Worüber schreiben Sie am liebsten?

Entweder über Sachen, die bei mir im Dorf passieren oder über coole Aktionen. Ein Landauer Restaurant hatte zum Beispiel ein Spendenessen für die Bewohner eines Hauses organisiert, in dem es kurz zuvor gebrannt hatte. Spannend war auch die Berichterstattung einer Aktion, bei der Geschenke eingepackt und an Kinder in ärmeren Regionen verteilt wurden.

Was macht Ihnen beim Schreiben am meisten Spaß: die Informationen verständlich zu machen oder einen schönen Text zu schreiben?

Es gibt nichts Besseres auf der Welt, als einen bombastischen Übergang im Text zu haben. Die Konrad-Adenauer-Schule in Landau hat die Patenschaft eines Lemuren im Zoo übernommen. Dazu sollte ich einen Text schreiben. In der Rheinpfalz gibt es die Rubrik Nils fragt nach. Nils ist ein Biber und erklärt manche Inhalte für Kinder. Ich habe für diese Rubrik über den Landauer Zoo geschrieben. Ich habe mit den Pinguinen aus dem Film Madagaskar angefangen, weil Kinder diesen Film mögen. Zum Zoo habe ich übergeleitet, indem ich geschrieben habe: Da manche Tierarten bedroht sind, gibt es Zoos, in denen sie gehalten werden. Den Übergang hat auch der Redakteur gelobt.

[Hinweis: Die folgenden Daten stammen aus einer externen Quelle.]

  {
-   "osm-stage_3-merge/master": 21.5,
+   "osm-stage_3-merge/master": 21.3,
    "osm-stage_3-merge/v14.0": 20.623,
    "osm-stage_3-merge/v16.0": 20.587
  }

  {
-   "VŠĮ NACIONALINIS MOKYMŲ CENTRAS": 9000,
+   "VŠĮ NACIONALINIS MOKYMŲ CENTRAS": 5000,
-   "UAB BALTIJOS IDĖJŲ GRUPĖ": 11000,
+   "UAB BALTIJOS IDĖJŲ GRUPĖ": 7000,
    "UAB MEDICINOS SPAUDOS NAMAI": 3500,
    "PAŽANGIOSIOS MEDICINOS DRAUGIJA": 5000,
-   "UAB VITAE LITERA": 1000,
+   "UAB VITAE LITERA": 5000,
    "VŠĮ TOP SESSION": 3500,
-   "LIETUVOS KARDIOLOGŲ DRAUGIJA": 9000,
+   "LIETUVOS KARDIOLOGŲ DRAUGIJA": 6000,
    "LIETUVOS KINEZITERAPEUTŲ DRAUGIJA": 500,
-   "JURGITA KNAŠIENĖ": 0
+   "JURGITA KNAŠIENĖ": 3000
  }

Fällt es Ihnen schwer, gute Überschriften zu finden?

Total. Man will ja nicht immer dasselbe schreiben. Es gibt Überschriften, die kann man eigentlich über jeden Text setzen. Zum Beispiel: So geht es nicht weiter. Das ist die letzte Option und sollte man nicht machen. Am Anfang hat mir ein Redakteur immer die Aufgabe gegeben, Überschriften zu finden. Das habe ich meist auch geschafft, aber mit zu vielen Anglizismen, die sollen wir in der Rheinpfalz vermeiden.

Bringt Ihr Job etwas für Ihr Studium?

Ich habe gelernt, wie man interessant schreibt. In einer wissenschaftlichen Arbeit würde ich natürlich nicht so schreiben wie in der Zeitung. Aber man kann sich da einiges abgucken. Ich habe am Anfang noch wie in der Schule geschrieben. Umgekehrt kann ich durch den Politikwissenschaften-Anteil in meinem Studium Sachverhalte besser verstehen und dadurch besser erklären.

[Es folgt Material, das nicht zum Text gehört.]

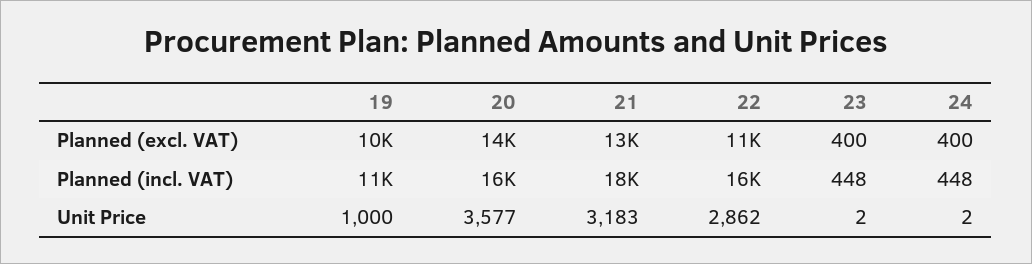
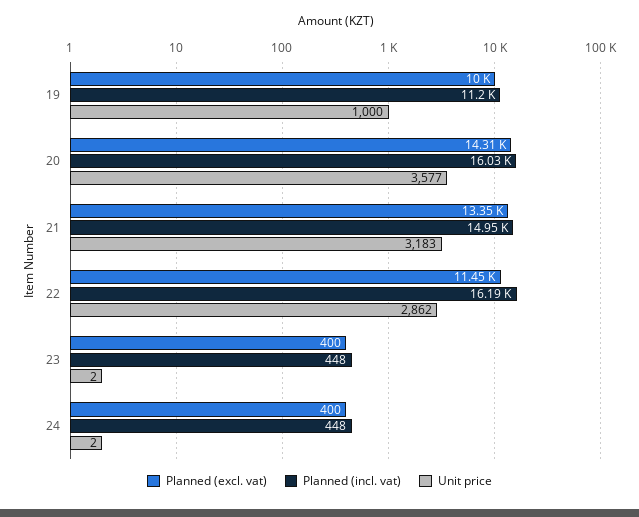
  {
    "Planned (excl. VAT)": {
      "19": 10000,
      "20": 14310,
      "21": 13350,
      "22": 11450,
      "23": 400,
      "24": 400
    },
    "Planned (incl. VAT)": {
      "19": 11200,
      "20": 16030,
-     "21": 18000,
+     "21": 14950,
      "22": 16190,
      "23": 448,
      "24": 448
    },
    "Unit Price": {
      "19": 1000,
      "20": 3577,
      "21": 3183,
      "22": 2862,
      "23": 2,
      "24": 2
    }
  }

Was macht Ihnen am wenigsten Spaß?

Wenn mein Text redigiert wird. Natürlich ist das notwendig und ich freue mich, etwas dazuzulernen. Aber es kann auch niederschmetternd sein, wenn man sich wirklich Gedanken über Textpassagen gemacht hat, die dann komplett rausgestrichen werden. Das kann aus Platzgründen sein oder weil man einfach den falschen Schwerpunkt im Text gewählt hat. Aber das ist nun mal die Aufgabe des Redakteurs.

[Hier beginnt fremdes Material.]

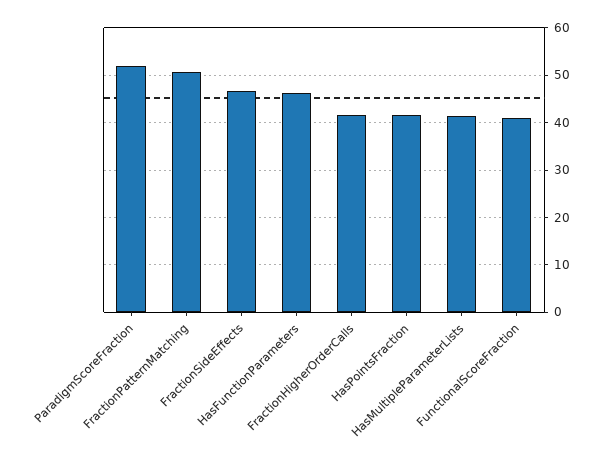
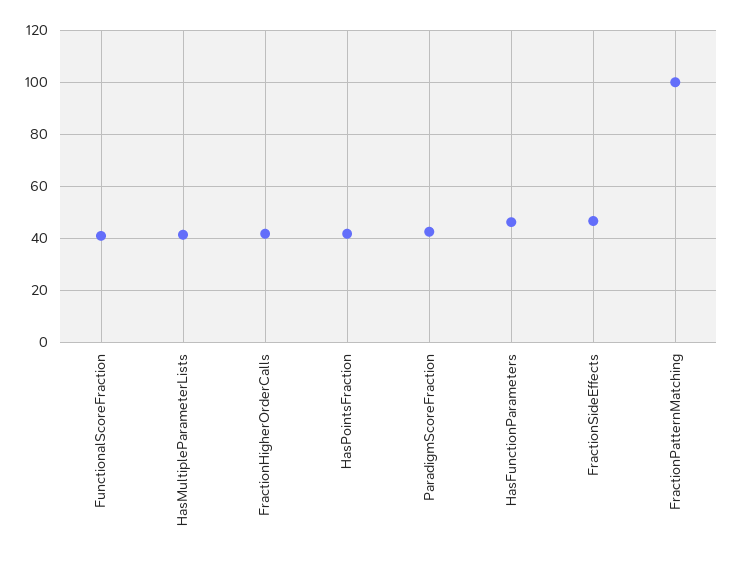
  {
-   "ParadigmScoreFraction": 52,
+   "ParadigmScoreFraction": 42.5,
-   "FractionPatternMatching": 50,
+   "FractionPatternMatching": 100,
    "FractionSideEffects": 46,
    "HasFunctionParameters": 46,
    "FractionHigherOrderCalls": 42,
    "HasPointsFraction": 42,
    "HasMultipleParameterLists": 42,
    "FunctionalScoreFraction": 40
  }

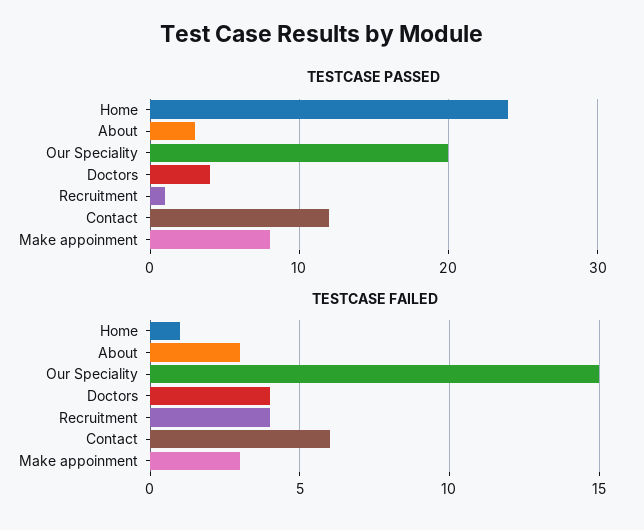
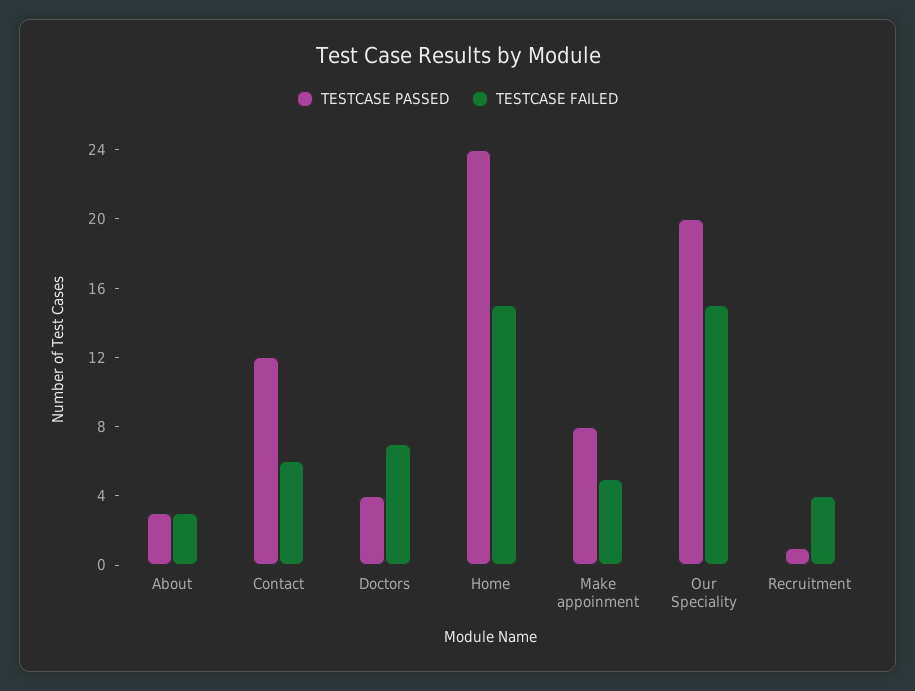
  {
    "TESTCASE PASSED": {
      "Home": 24,
      "About": 3,
      "Our Speciality": 20,
      "Doctors": 4,
      "Recruitment": 1,
      "Contact": 12,
      "Make appoinment": 8
    },
    "TESTCASE FAILED": {
-     "Home": 1,
+     "Home": 15,
      "About": 3,
      "Our Speciality": 15,
-     "Doctors": 4,
+     "Doctors": 7,
      "Recruitment": 4,
      "Contact": 6,
-     "Make appoinment": 3
+     "Make appoinment": 5
    }
  }

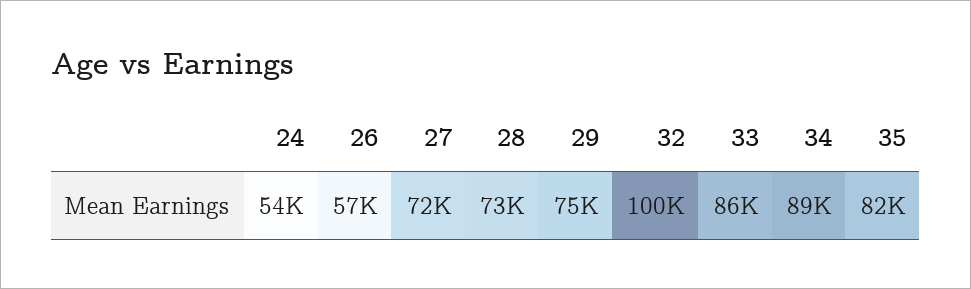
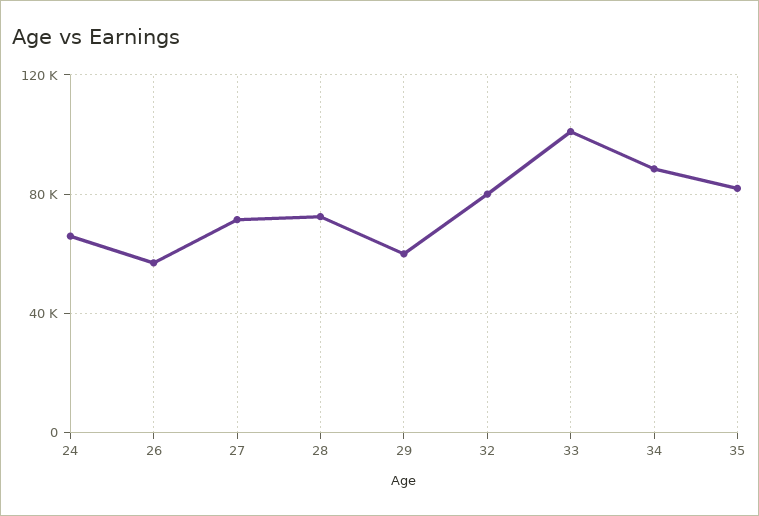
  {
-   "24": 54000,
+   "24": 65000,
    "26": 57000,
    "27": 72000,
    "28": 73000,
-   "29": 75000,
+   "29": 60000,
-   "32": 100000,
+   "32": 80000,
-   "33": 86000,
+   "33": 100000,
    "34": 89000,
    "35": 82000
  }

Wollen Sie nach dem Studium Journalist werden?

Ja, das würde ich wirklich gerne. Aber es gibt sehr viele gute Journalisten, da weiß ich nicht, wie meine Berufschancen stehen. Deswegen studiere ich als Plan B Lehramt, was ich mir auch sehr gut vorstellen könnte.

Was sind die Voraussetzungen, um diesen Job zu machen?

Spaß am Schreiben, Freude daran, mit Menschen zu reden, und Geduld. Schreiben kann sehr zeitintensiv sein.

Wie viel verdienen Sie?

Ich werde pro Zeile bezahlt. Das sind, wenn man gerade erst anfängt, aber nur ein paar Cent.

Würden Sie den Job als Nebenverdienst empfehlen?

Ja. Das Schöne ist die Flexibilität. Klar, wenn man die Zusage für einen Text gibt, muss man den auch fristgerecht abliefern. Aber das versteht sich ja von selbst. Wer also Spaß am Schreiben hat, kann sich einfach in der Redaktion melden und nach einem Praktikum fragen.